> Brief
Each line below that holds the word "März" counts toward the answer; reply with the total number only.

Segment Start: Given records

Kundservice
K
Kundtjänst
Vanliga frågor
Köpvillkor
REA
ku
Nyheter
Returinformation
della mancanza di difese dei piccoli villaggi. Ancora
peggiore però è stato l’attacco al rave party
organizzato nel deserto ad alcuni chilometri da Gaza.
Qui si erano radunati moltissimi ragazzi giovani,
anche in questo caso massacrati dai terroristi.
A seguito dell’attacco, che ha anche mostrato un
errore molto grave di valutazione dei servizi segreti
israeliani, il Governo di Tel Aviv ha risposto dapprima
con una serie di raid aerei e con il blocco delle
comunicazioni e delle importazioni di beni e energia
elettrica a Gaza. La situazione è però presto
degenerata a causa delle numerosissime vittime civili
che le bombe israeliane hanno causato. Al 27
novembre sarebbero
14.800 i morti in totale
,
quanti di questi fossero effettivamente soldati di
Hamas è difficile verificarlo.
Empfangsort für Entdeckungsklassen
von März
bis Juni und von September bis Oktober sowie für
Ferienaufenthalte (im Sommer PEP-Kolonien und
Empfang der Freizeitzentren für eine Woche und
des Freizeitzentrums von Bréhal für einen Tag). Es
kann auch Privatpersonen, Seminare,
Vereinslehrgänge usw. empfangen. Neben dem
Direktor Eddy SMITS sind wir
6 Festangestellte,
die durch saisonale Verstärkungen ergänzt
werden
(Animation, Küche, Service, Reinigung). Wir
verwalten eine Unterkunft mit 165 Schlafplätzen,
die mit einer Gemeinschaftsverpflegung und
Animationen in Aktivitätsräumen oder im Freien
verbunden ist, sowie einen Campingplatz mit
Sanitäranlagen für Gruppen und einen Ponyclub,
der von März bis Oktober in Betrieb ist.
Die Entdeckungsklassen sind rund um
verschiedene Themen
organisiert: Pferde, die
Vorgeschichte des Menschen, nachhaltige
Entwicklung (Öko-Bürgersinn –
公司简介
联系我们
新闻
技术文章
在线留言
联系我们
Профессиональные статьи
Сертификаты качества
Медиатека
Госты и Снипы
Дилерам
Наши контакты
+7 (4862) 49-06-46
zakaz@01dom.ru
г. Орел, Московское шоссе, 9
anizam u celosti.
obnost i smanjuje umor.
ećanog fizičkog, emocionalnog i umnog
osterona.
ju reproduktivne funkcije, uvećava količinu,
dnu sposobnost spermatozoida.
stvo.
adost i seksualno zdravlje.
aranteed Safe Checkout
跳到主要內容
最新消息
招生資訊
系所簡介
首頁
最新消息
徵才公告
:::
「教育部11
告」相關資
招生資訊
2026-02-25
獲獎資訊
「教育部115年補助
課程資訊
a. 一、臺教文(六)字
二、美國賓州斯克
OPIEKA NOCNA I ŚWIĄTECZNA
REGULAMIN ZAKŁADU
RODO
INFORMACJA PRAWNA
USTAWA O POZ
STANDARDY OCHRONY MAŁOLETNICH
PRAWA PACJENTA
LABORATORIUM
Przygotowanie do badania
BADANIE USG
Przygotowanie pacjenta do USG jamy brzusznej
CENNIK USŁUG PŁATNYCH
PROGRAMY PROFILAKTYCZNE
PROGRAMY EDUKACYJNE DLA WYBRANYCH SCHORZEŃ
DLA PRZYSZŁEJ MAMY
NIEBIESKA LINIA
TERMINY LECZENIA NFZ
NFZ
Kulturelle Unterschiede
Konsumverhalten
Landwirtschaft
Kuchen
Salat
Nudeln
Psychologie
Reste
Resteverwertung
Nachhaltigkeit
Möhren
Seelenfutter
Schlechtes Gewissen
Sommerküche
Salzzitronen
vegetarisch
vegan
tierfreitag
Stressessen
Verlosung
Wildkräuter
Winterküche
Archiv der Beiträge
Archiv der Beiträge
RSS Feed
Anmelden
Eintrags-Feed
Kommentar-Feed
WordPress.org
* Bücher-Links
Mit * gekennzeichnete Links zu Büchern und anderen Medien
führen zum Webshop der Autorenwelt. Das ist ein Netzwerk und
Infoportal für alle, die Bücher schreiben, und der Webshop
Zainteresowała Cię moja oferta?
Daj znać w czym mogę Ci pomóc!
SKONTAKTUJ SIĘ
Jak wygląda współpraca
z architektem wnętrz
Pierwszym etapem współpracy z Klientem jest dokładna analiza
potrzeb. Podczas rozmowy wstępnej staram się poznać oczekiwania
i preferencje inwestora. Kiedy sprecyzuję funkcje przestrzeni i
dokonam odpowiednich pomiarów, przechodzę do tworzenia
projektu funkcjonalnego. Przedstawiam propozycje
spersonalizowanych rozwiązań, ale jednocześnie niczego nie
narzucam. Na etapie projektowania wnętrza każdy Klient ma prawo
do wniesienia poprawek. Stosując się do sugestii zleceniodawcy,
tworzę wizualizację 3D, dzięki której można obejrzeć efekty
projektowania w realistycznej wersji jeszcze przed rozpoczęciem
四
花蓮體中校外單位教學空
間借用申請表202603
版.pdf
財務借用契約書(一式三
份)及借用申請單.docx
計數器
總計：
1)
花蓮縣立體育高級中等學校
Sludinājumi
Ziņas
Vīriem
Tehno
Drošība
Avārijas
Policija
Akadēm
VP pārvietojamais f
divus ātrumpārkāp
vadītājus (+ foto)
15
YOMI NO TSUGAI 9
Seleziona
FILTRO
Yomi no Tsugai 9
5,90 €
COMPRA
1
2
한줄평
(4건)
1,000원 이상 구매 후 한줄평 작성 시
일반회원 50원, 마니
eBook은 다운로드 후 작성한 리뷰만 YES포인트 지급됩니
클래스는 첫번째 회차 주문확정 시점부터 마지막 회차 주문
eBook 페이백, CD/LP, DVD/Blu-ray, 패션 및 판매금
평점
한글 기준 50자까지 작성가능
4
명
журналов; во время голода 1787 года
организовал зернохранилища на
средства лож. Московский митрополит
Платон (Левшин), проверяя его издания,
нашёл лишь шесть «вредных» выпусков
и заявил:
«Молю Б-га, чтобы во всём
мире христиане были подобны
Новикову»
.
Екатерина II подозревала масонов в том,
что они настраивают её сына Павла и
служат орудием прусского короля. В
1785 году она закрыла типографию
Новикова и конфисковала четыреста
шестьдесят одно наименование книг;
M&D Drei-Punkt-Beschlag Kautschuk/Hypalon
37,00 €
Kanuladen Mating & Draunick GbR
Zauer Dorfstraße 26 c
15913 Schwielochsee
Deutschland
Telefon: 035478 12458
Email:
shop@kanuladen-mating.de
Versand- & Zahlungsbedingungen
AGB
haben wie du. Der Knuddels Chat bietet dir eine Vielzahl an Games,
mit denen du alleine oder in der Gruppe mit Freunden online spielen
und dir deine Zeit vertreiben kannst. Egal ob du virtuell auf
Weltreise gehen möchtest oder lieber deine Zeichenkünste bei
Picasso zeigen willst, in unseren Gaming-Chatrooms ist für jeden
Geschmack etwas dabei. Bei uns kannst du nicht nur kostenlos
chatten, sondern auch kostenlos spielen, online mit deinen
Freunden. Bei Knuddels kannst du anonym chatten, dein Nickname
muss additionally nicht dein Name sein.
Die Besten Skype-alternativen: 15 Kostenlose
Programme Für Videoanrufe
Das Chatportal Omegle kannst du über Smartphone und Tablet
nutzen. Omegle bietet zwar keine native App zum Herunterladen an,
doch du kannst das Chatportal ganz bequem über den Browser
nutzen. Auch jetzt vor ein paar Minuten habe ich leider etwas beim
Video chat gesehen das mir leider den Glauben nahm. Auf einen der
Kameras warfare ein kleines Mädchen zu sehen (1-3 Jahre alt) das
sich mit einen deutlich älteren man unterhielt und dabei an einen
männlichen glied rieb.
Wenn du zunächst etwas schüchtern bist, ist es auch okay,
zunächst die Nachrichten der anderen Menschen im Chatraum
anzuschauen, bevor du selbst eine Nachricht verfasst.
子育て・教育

Segment End: Given records

> Output of the task
2